You set up a back-end AWS PrivateLink connection between your AWS account and Databricks' AWS account (shown as (Workspace 1/2) Link-1 in the diagram above).
Fivetran creates and maintains a front-end AWS PrivateLink connection between Fivetran's AWS account and Databricks' AWS account (shown as Regional - Link-2 in the diagram above).

Prerequisites

To set up AWS PrivateLink, you need:

A Fivetran instance configured to run in AWS
A Databricks destination in one of our supported regions
All of Databricks' requirements

Configure AWS PrivateLink

Follow Databricks' Enable AWS PrivateLink documentation to enable private connectivity for your workspaces. Your workspaces must have the following:

A registered back-end VPC endpoint for secure cluster connectivity relay
A registered back-end VPC endpoint for REST APIs
A PAS object with access to Fivetran's VPC endpoints
If the Private Access Level on the PAS object is set to Account, a Fivetran VPC endpoint (for the applicable AWS region) that's registered once per account
If the Private Access Level on the PAS object is set to Endpoint, a Fivetran VPC endpoint (for applicable AWS region) that's registered using the allowed_vpc_endpoint_ids property

Register Fivetran endpoint details

Register the Fivetran endpoint for the applicable AWS region with your Databricks workspaces. We cannot access your workspaces until you do so.

__Material supplied__
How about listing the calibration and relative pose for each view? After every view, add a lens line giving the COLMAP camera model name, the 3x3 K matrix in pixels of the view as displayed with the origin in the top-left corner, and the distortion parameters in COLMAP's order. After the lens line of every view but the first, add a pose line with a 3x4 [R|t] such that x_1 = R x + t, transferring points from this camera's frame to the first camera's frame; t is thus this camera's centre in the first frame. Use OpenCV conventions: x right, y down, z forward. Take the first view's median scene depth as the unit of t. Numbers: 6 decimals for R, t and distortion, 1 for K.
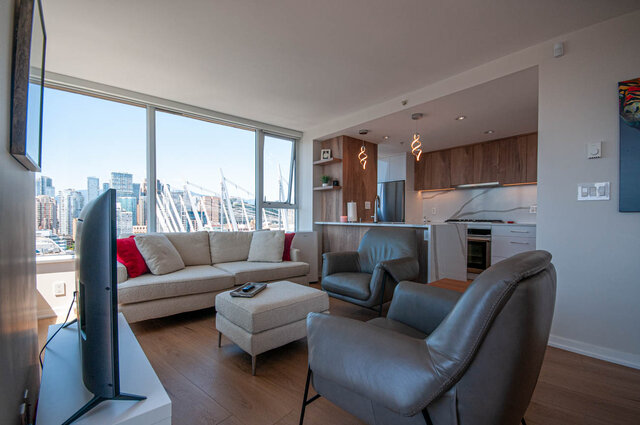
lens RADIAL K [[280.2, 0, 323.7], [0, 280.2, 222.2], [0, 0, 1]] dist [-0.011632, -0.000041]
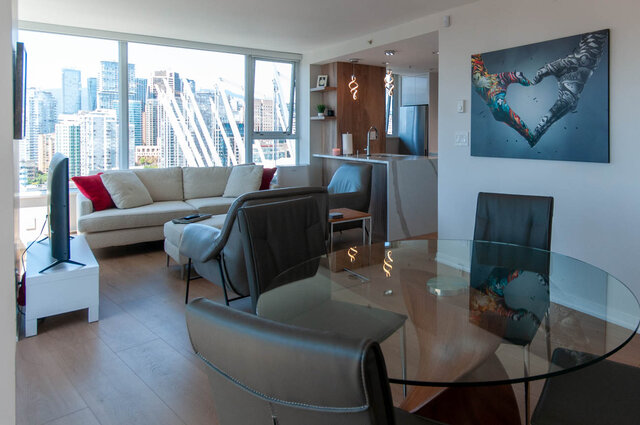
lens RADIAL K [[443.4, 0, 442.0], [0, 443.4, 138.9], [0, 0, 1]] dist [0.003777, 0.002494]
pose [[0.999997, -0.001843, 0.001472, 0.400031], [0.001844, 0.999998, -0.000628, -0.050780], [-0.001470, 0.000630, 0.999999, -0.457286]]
---
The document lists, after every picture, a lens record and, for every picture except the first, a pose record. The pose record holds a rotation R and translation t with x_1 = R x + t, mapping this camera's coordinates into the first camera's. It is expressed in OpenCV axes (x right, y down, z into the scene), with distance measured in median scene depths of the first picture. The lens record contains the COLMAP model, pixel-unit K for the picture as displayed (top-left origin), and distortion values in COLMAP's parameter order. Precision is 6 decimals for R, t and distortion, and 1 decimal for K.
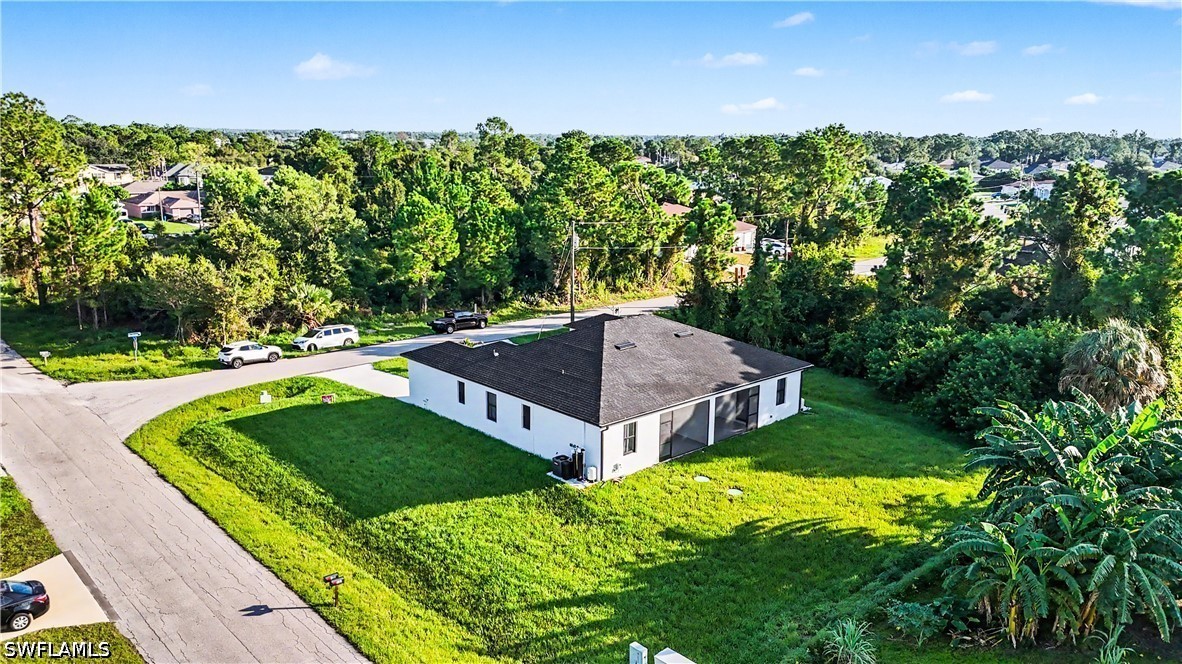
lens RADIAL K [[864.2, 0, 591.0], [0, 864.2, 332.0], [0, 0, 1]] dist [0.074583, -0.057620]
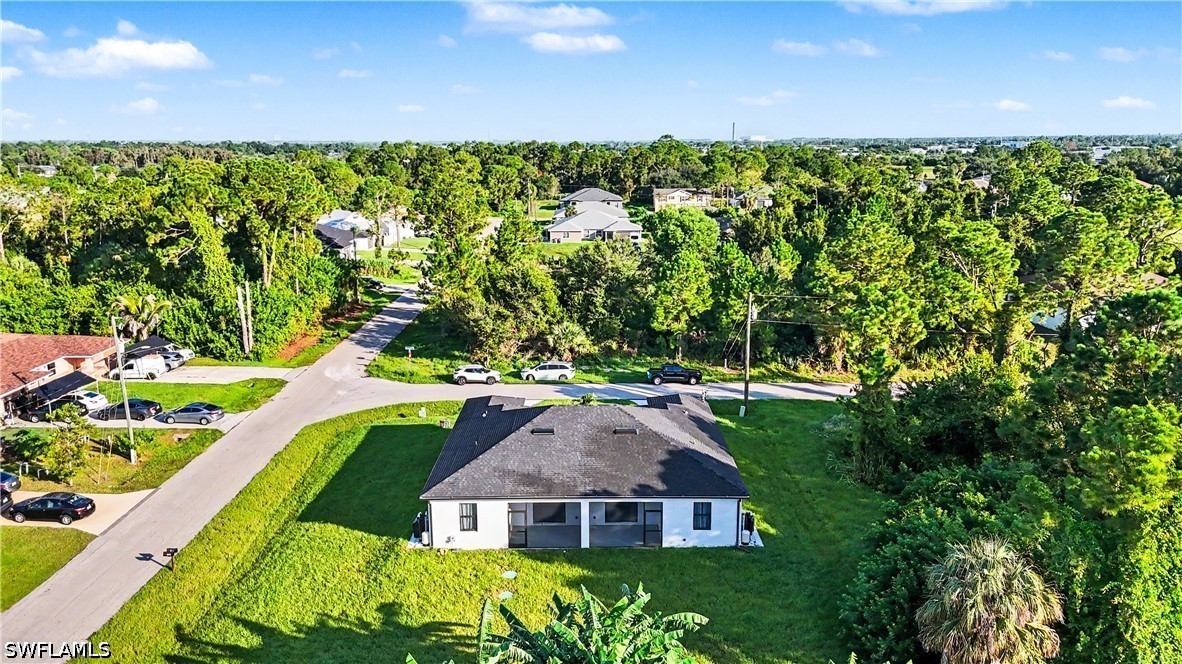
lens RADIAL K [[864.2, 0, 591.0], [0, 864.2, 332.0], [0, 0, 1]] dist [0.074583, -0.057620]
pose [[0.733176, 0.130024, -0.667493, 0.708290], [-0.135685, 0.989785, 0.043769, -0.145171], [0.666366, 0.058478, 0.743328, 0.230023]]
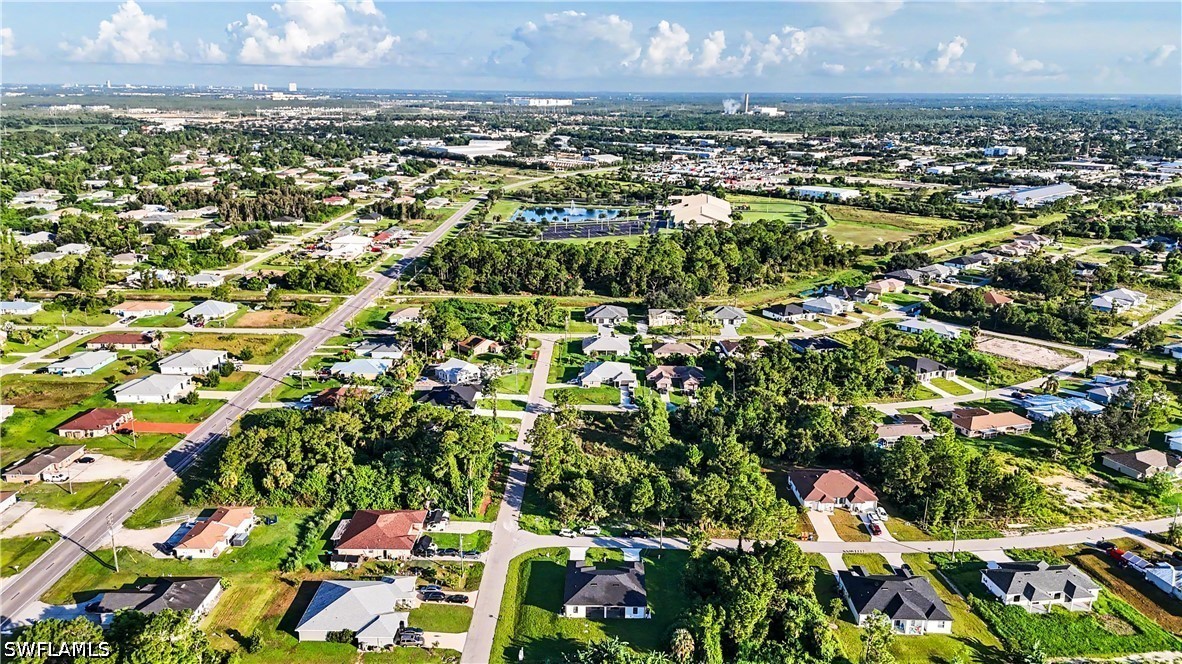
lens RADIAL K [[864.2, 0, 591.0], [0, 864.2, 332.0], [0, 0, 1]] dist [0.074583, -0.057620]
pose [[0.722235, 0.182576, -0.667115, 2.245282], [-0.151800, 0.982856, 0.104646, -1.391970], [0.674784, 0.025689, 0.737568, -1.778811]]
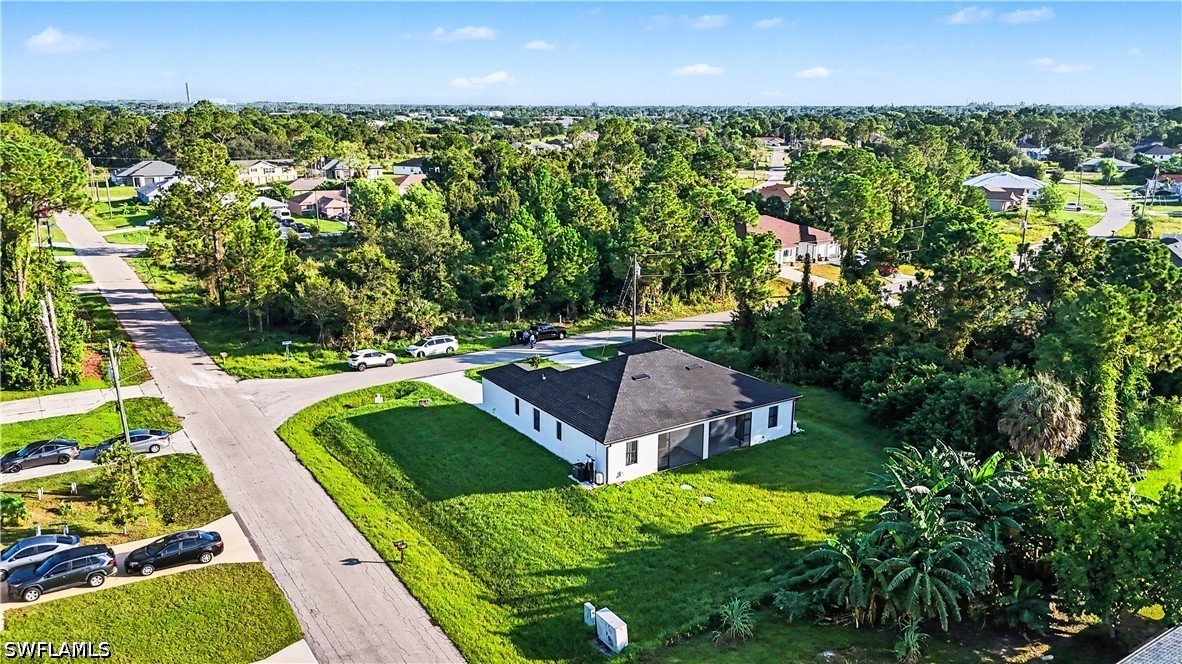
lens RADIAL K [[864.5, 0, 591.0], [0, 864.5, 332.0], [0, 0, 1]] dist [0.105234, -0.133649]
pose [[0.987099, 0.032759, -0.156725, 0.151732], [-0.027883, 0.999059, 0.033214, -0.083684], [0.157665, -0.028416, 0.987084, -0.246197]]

__Instructions__
(a) Retype the AWS PrivateLink setup text word for word, between "You set up a" and "Link-1 in the diagram above).", inclusive.
(b) Pick up the AWS PrivateLink setup text after its last sentence and keep it going.

__Answers for the tasks__
(a)
You set up a back-end AWS PrivateLink connection between your AWS account and Databricks' AWS account (shown as (Workspace 1/2) Link-1 in the diagram above).

(b)
AWS Region	VPC endpoint
ap-south-1 Asia Pacific (Mumbai)	`vpce-089f13c9231c2b729`
ap-southeast-1 Asia Pacific (Singapore)	`vpce-03f0abf5b0d840936`
ap-southeast-2 Asia Pacific (Sydney)	`vpce-0e5f79a1613d0cf05`
ap-northeast-2 Asia Pacific (Seoul)	`vpce-08125a2271630478c`
ca-central-1 Canada (Central)	`vpce-09f0049f9a92177f1`
eu-central-1 Europe (Frankfurt)	`vpce-049699737170c880d`
eu-west-1 Europe (Ireland)	`vpce-0b32cb6c08f6fe0df`
eu-west-2 Europe (London)	`vpce-03fde3e4804f537eb`
us-east-1 US East (N. Virginia)	`vpce-0ff9bd04153060180`
us-east-2 US East (Ohio)	`vpce-05153aa99bf7a4575`
us-west-2 US West (Oregon)	`vpce-0884ff0f23dcbf0dc`

Regardless of your Fivetran subscription plan, if you have enabled back-end AWS PrivateLink connection between your AWS account and Databricks' AWS account (shown as (Workspace 1/2) Link-1 in the diagram above), you must register the Fivetran endpoint (for the applicable AWS region) to avoid connection failures.

Complete Fivetran configuration

Log in to your Fivetran account.
Go to the Destinations page and click Add destination.
Enter a Destination name of your choice and then click Add.
Select Databricks as the destination type.
(Enterprise and Business Critical accounts only) Select the deployment model of your choice:
- SaaS Deployment
- Hybrid Deployment
If you selected Hybrid Deployment, click Select Hybrid Deployment Agent and do one of the following:
- To use an existing agent, select the agent you want to use, and click Use Agent.
- To create a new agent, click Create new agent and follow the setup instructions for your container platform (Docker, Podman, or Kubernetes).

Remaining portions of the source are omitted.